When you’re ready to retire from the advisory firm you’ve spent your life building, you usually have a few options. You can sell to a larger organization, or you can try to find a successor to continue your firm’s independence.
Replacing the owner or CEO of a firm can go very well with the right preparation, or it can go poorly with the wrong approach. Succession can look different for every firm, but there are some commonalities every advisor should consider before they decide to take on an heir to the business they created and built.
Options for a Successor
Choosing an heir to a business is a crucial decision. If you choose well and the hand-over can be smooth, but choose poorly and your entire retirement plan can be derailed.
When it comes to finding a successor, advisors have two options: Look for someone like yourself, or find someone with a different skill set.
If you’re a builder, it may be hard to find another young advisor who’s also a builder and entrepreneur at heart. It’s likely they are already building their own firm. In other words, choosing someone very similar to you in skills and personality may lead to clashes you’ll have to learn to overcome, and getting along with your successor is often an overlooked part of many advisors’ succession plans.
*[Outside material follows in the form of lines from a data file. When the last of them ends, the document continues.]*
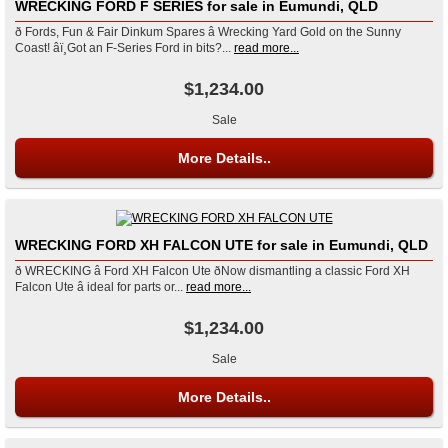
WRECKING FORD F SERIES for sale in Eumundi, QLD
ð Fords, Fun & Fair Dinkum Spares â Wrecking Yard Gold on the Sunny
Coast! âï¸Got an F-Series Ford in bits?...
read more...
$1,234.00
Sale
More Details..
WRECKING FORD XH FALCON UTE for sale in Eumundi, QLD
ð WRECKING â Ford XH Falcon Ute ðNow dismantling a classic Ford XH
Falcon Ute â ideal for parts or...
read more...
$1,234.00
Sale
More Details..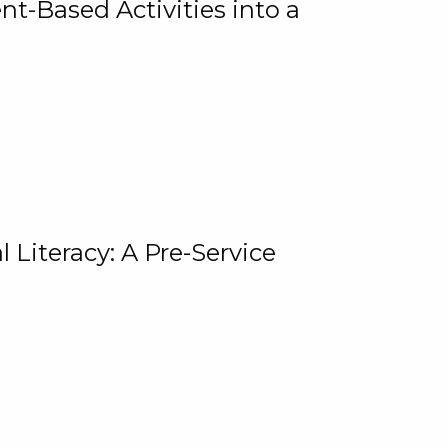
t-Based Activities into a
 Literacy: A Pre-Service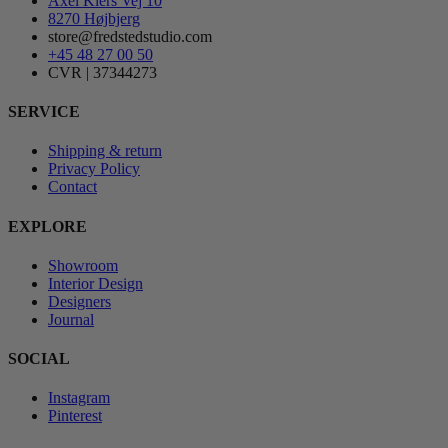
Axel Kiers Vej 10
8270 Højbjerg
store@fredstedstudio.com
+45 48 27 00 50
CVR | 37344273
SERVICE
Shipping & return
Privacy Policy
Contact
EXPLORE
Showroom
Interior Design
Designers
Journal
SOCIAL
Instagram
Pinterest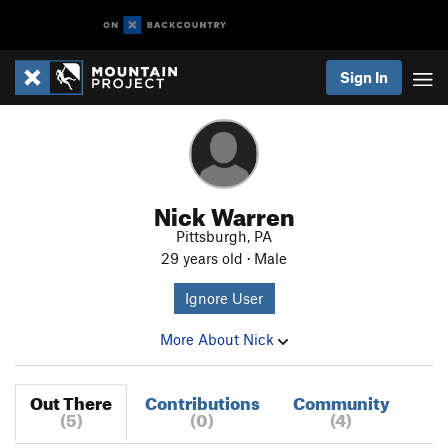
Sign In
Nick Warren
Pittsburgh, PA
29 years old · Male
Ignore User
More About Nick
Out There
Contributions
Community
(5)
(0)
(4)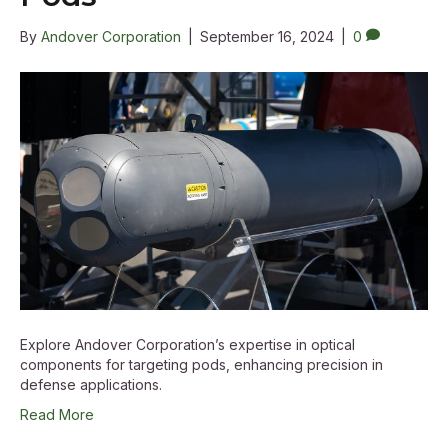
By
Andover Corporation
|
September 16, 2024
|
0
Explore Andover Corporation’s expertise in optical
components for targeting pods, enhancing precision in
defense applications.
Read More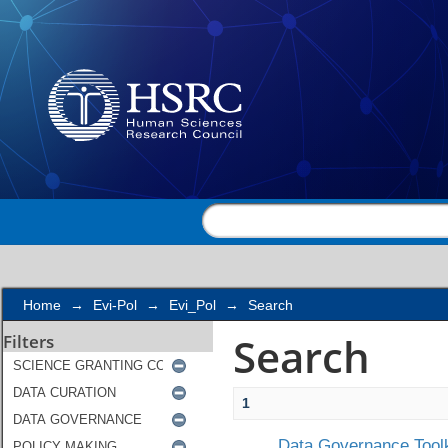
Search
Home
→
Evi-Pol
→
Evi_Pol
→
Search
Search
Filters
1
Data Governance Toolk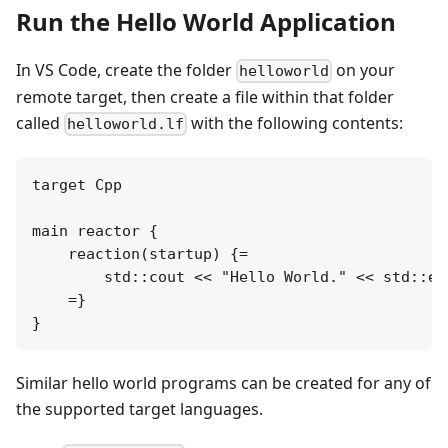
Run the Hello World Application
In VS Code, create the folder
on your
helloworld
remote target, then create a file within that folder
called
with the following contents:
helloworld.lf
target Cpp

main reactor {

    reaction(startup) {=

        std::cout << "Hello World." << std::end
    =}

Similar hello world programs can be created for any of
the supported target languages.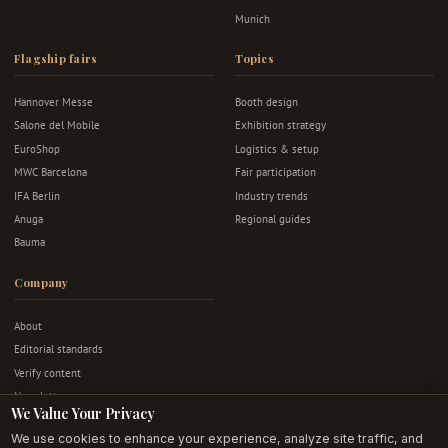
Munich
Flagship fairs
Topics
Hannover Messe
Booth design
Salone del Mobile
Exhibition strategy
EuroShop
Logistics & setup
MWC Barcelona
Fair participation
IFA Berlin
Industry trends
Anuga
Regional guides
Bauma
Company
About
Editorial standards
Verify content
Newsletter
We Value Your Privacy
Advertise
We use cookies to enhance your experience, analyze site traffic, and
Contact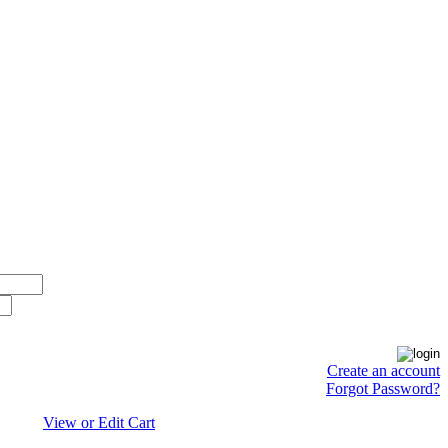
Create an account
Forgot Password?
View or Edit Cart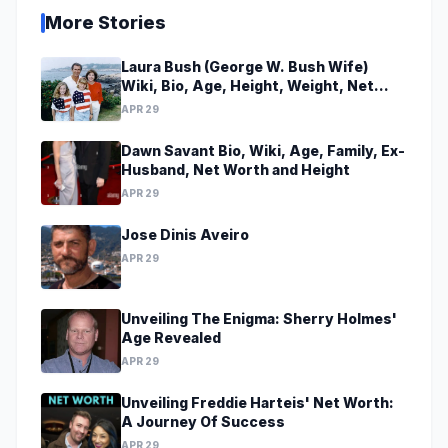
More Stories
Laura Bush (George W. Bush Wife)
Wiki, Bio, Age, Height, Weight, Net
Worth, Family, Career, Facts
APR 29
Dawn Savant Bio, Wiki, Age, Family, Ex-
Husband, Net Worth and Height
APR 29
Jose Dinis Aveiro
APR 29
Unveiling The Enigma: Sherry Holmes'
Age Revealed
APR 29
Unveiling Freddie Harteis' Net Worth:
A Journey Of Success
APR 29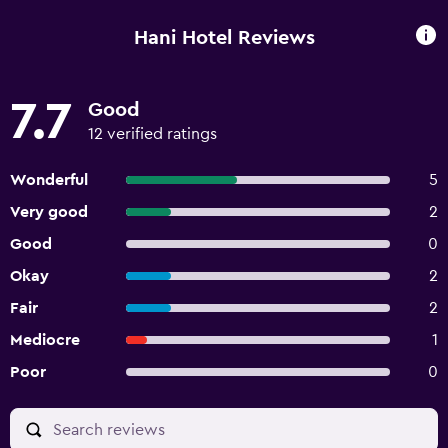
Hani Hotel Reviews
7.7
Good
12 verified ratings
Wonderful
5
Very good
2
Good
0
Okay
2
Fair
2
Mediocre
1
Poor
0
The alternative is to find a successor with a different skill set. A successor with the skills to maintain and enhance your firm are going to be very different from the skills you already have. Instead of finding someone to build, we often recommend the easier route; find someone who can help scale, enhance, and increase efficiency in your firm.
But, like anything in life, the relationship-building and perspective it takes to find someone different than you takes the greatest amount of effort.